O’Malley: Take her. Get her out of here. And for God’s sake, someone call her mother.
Deputy Reynolds: What’s that?
O’Malley: Nothing.
Deputy Reynolds: Lee. You just put something in your pocket.
O’Malley: No, I didn’t.
Deputy Reynolds: Lee. I—
O’Malley: No. I didn’t. Now let’s go figure out when the hell SWAT is gonna arrive. Otherwise it’ll take a miracle to get everyone safely out of the bank.
— 30 —
The Pool
Two Months Ago
When Iris and I start dating, we keep it secret. I feel guilty that I’m relieved she’s not ready to be out to her mom, because I know hiding is hard. But not telling anyone makes things so much easier for me. It surrounds us in this little bubble that I don’t want to pop with the real world.
I’ve been living in a world of truth with Wes and Lee for years now, and when I have to close shut doors I’ve flung open, it hurts. I’m delaying the inevitable with Wes by not telling him about Iris, and lying to Lee about certain things is just the way it is, but Iris is . . .
I have a blank slate with her, and the last time I had that, it was with Wes. I filled it with lies and thought they were written in permanent ink, but really, they were chalk, and they wore away as love and safety worked me free of them. Wes saw through them.
Iris will see through me. Maybe not today. Maybe not tomorrow. But she’ll figure it out unless I figure out how to tell.
Her ponytail is silk against my arm, her head resting on my stomach. It pleases me more than I can say, getting to play with her hair. I thought it might remind me of the fall and the swing of blond against my back, the heat of it in the summer, my mother’s hands weaving it into each girl’s hairstyle, but it’s different when it’s not mine. Iris’s hair smells like jasmine, like the bush that’s in front of our mailbox that only blooms at night, and it reminds me of the place it took me forever to think of as home.
“Your phone’s buzzing,” she tells me, and then she reaches over to grab it from the desk set next to her bed. I take it, and see that it’s Terry calling.
Terrance Emerson the Third is Wes’s best guy friend since kindergarten and the heir to an almond empire. He’s sweet to the point of gullible, he’s stoned most of the time, and he gets into trouble constantly but never stays in trouble because of the whole heir-to-an-almond-empire thing. He’d be the easiest mark in the world, like taking candy from a very rich, very sleepy baby, but Wes loves him and he’s a good guy—fun if you guard your junk food around him.
“Terry? What’s up?”
“Nora? Oh thank God,” Terry says. “You’ve gotta come.”
“What’s wrong?”
Iris sits up at my question.
“Wes is high. He can’t go home like this.”
“What?” Now I straighten up, and Iris mouths, What’s wrong? I hold up a finger. “What did you do?”
“I didn’t dose him, if that’s what you’re implying!” Terry says, all wounded.
“Terry . . .” I grit my teeth.
“Okay, it is kind of my fault because I had a bunch of cookies in a bag and they weren’t marked.”

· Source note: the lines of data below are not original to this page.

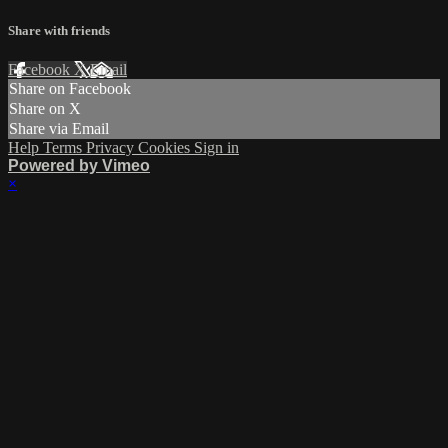
Share with friends
Facebook
X
Email
Share on Facebook
Share on X
Share via Email
Help
Terms
Privacy
Cookies
Sign in
Powered by Vimeo
×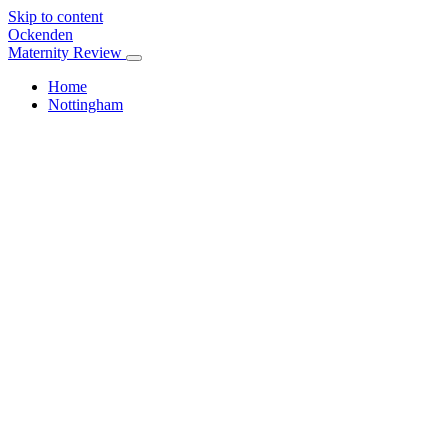
Skip to content
Ockenden
Maternity Review
Home
Nottingham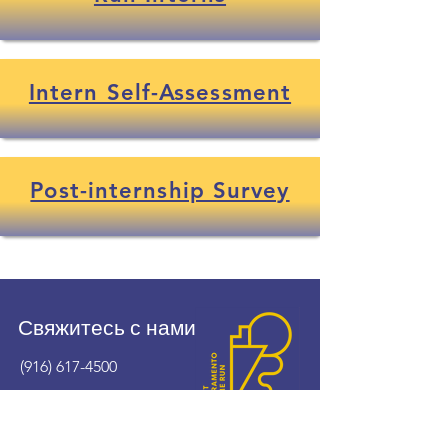
Intern Self-Assessment
Post-internship Survey
Свяжитесь с нами
(916) 617-4500
wshomerun@cityofwestsacramento.org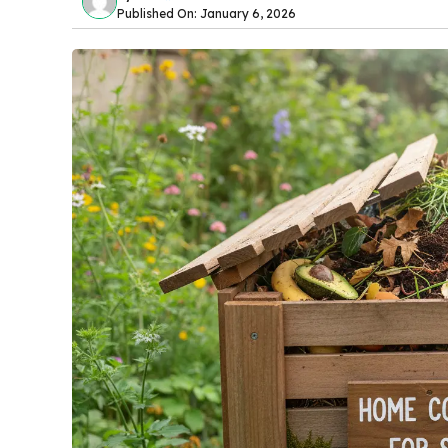
Published On: January 6, 2026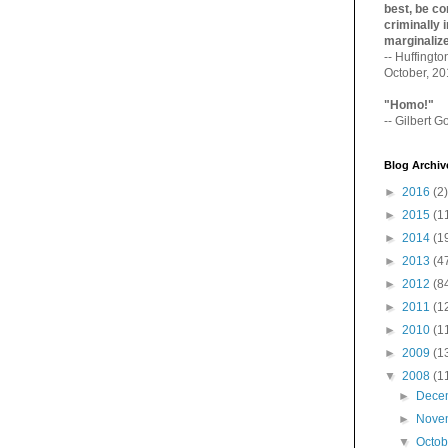
best, be con
criminally i
marginaliz­
-- Huffingt
October, 2
"Homo!"
-- Gilbert Go
Blog Archiv
►
2016
(2)
►
2015
(1
►
2014
(1
►
2013
(4
►
2012
(8
►
2011
(1
►
2010
(1
►
2009
(1
▼
2008
(1
►
Dece
►
Nove
▼
Octo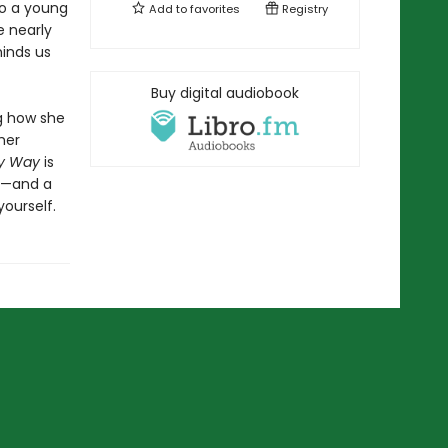
to a young
Add to
favorites
Registry
 nearly
minds us
Buy digital audiobook
ng how she
her
My Way
is
ny—and a
ourself.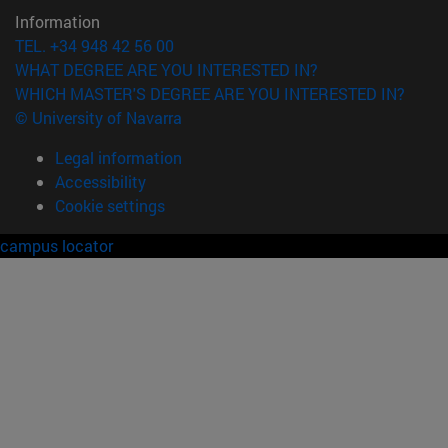
Information
TEL. +34 948 42 56 00
WHAT DEGREE ARE YOU INTERESTED IN?
WHICH MASTER'S DEGREE ARE YOU INTERESTED IN?
© University of Navarra
Legal information
Accessibility
Cookie settings
campus locator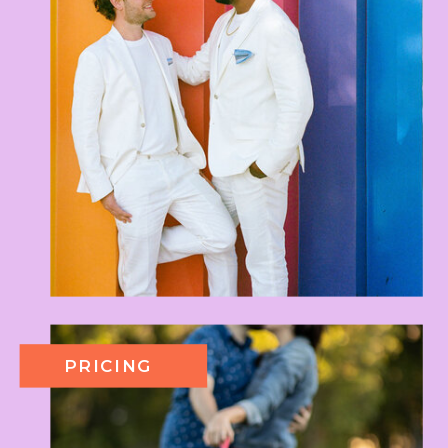
PRICING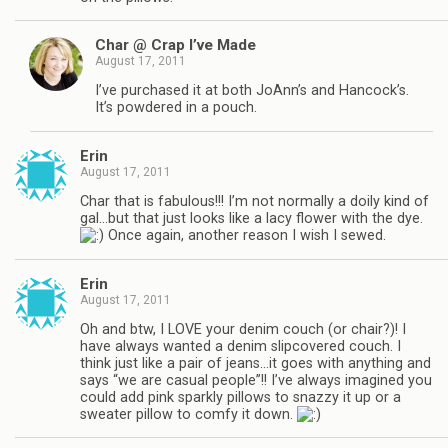
Char @ Crap I’ve Made
August 17, 2011
I’ve purchased it at both JoAnn’s and Hancock’s.
It’s powdered in a pouch.
Erin
August 17, 2011
Char that is fabulous!!! I’m not normally a doily kind of
gal…but that just looks like a lacy flower with the dye.
Once again, another reason I wish I sewed.
Erin
August 17, 2011
Oh and btw, I LOVE your denim couch (or chair?)! I
have always wanted a denim slipcovered couch. I
think just like a pair of jeans…it goes with anything and
says “we are casual people”!! I’ve always imagined you
could add pink sparkly pillows to snazzy it up or a
sweater pillow to comfy it down.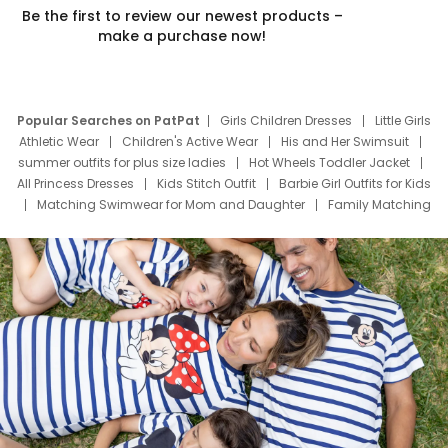
Be the first to review our newest products –
make a purchase now!
Popular Searches on PatPat
Girls Children Dresses
Little Girls
Athletic Wear
Children's Active Wear
His and Her Swimsuit
summer outfits for plus size ladies
Hot Wheels Toddler Jacket
All Princess Dresses
Kids Stitch Outfit
Barbie Girl Outfits for Kids
Matching Swimwear for Mom and Daughter
Family Matching
Swim Suits
Baby Toons Characters
Father's Day Clothing
Deals
Father Son Thanksgiving Shirts
Dress Set for Family
Mom Mini Dress
Black Father T Shirts
Stitch Clothing Girls
Elsa Frozen Dresses
Cruise Oitfits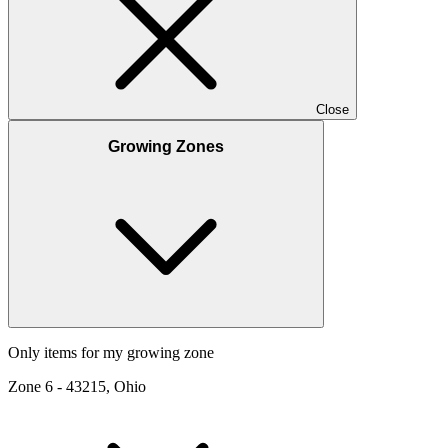
Close
Growing Zones
Only items for my growing zone
Zone
6
-
43215, Ohio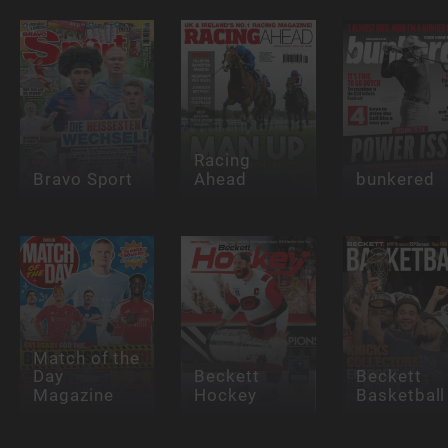
Racing
Bravo Sport
Ahead
bunkered
Match of the
Day
Beckett
Beckett
Magazine
Hockey
Basketball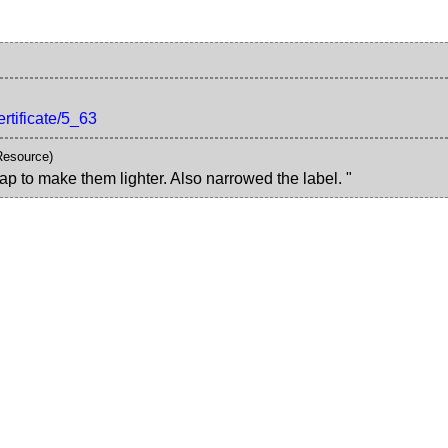
ertificate/5_63
Resource)
ap to make them lighter. Also narrowed the label. "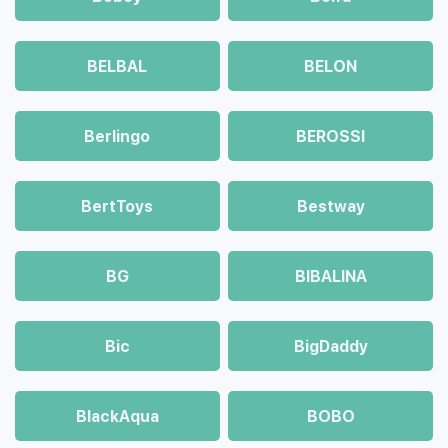
BELBAL
BELON
Berlingo
BEROSSI
BertToys
Bestway
BG
BIBALINA
Bic
BigDaddy
BlackAqua
BOBO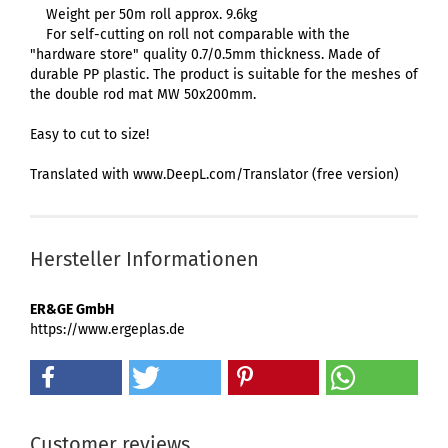
Weight per 50m roll approx. 9.6kg
For self-cutting on roll not comparable with the
"hardware store" quality 0.7/0.5mm thickness. Made of
durable PP plastic. The product is suitable for the meshes of
the double rod mat MW 50x200mm.
Easy to cut to size!
Translated with www.DeepL.com/Translator (free version)
Hersteller Informationen
ER&GE GmbH
https://www.ergeplas.de
Customer reviews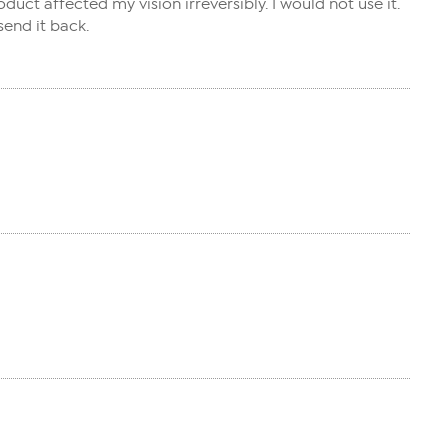
uct affected my vision irreversibly. I would not use it.
send it back.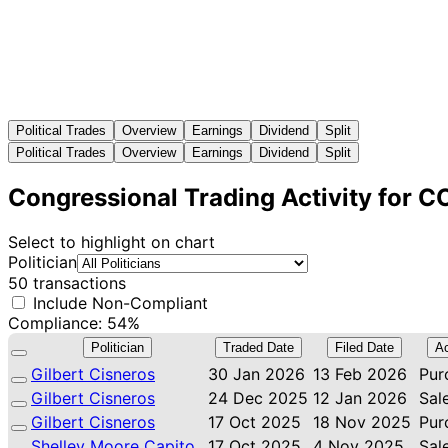
Political Trades
Overview
Earnings
Dividend
Split
Political Trades
Overview
Earnings
Dividend
Split
Congressional Trading Activity for 
Select to highlight on chart
Politician
50 transactions
Include Non-Compliant
Compliance: 54%
Politician
Traded Date
Filed Date
Ac
Gilbert Cisneros
30 Jan 2026
13 Feb 2026
Pur
Gilbert Cisneros
24 Dec 2025
12 Jan 2026
Sal
Gilbert Cisneros
17 Oct 2025
18 Nov 2025
Pur
Shelley Moore Capito
17 Oct 2025
4 Nov 2025
Sal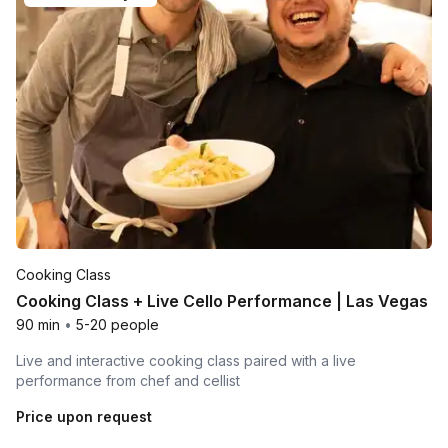
Cooking Class
Cooking Class + Live Cello Performance | Las Vegas
90 min
•
5-20 people
Live and interactive cooking class paired with a live
performance from chef and cellist
Price upon request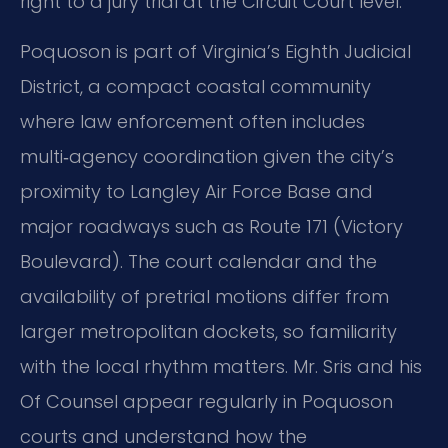
right to a jury trial at the Circuit Court level.
Poquoson is part of Virginia’s Eighth Judicial
District, a compact coastal community
where law enforcement often includes
multi‑agency coordination given the city’s
proximity to Langley Air Force Base and
major roadways such as Route 171 (Victory
Boulevard). The court calendar and the
availability of pretrial motions differ from
larger metropolitan dockets, so familiarity
with the local rhythm matters. Mr. Sris and his
Of Counsel appear regularly in Poquoson
courts and understand how the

“He ate pot cookies? Oh, shit.” I start to button up my shirt. “How many?”
“He went through half the bag before I got back upstairs.”
“Terry!”
“I know, I know, I’m sorry, but—” Is that off-key singing in the background? Probably. Wes gets very emotional and melodic when he’s stoned.
“You know what happened last time.” I want it to come out as an admonishment, but it’s strangled, too thick with the memory.
“That’s why I called you,” he says earnestly. “I can’t keep him here—when my parents come home and he’s like this, it’ll get back to the mayor.”
“Just keep him in your room until I get there.”
I hang up and Iris looks at me expectantly.
“I’m really sorry,” I say. “I have to go.”
“Is Wes okay?”
“How did you know I was talking about Wes?”
She arches an eyebrow. “I don’t mean this in a bad way, but who else would it be? You don’t really hang out with anyone else.”
“I hang out with you.”
“You know what I mean.”
“I’ve never been the kind of person to have a ton of friends,” I say, trying to make it breezy, but she stares at me in that perceptive way of hers.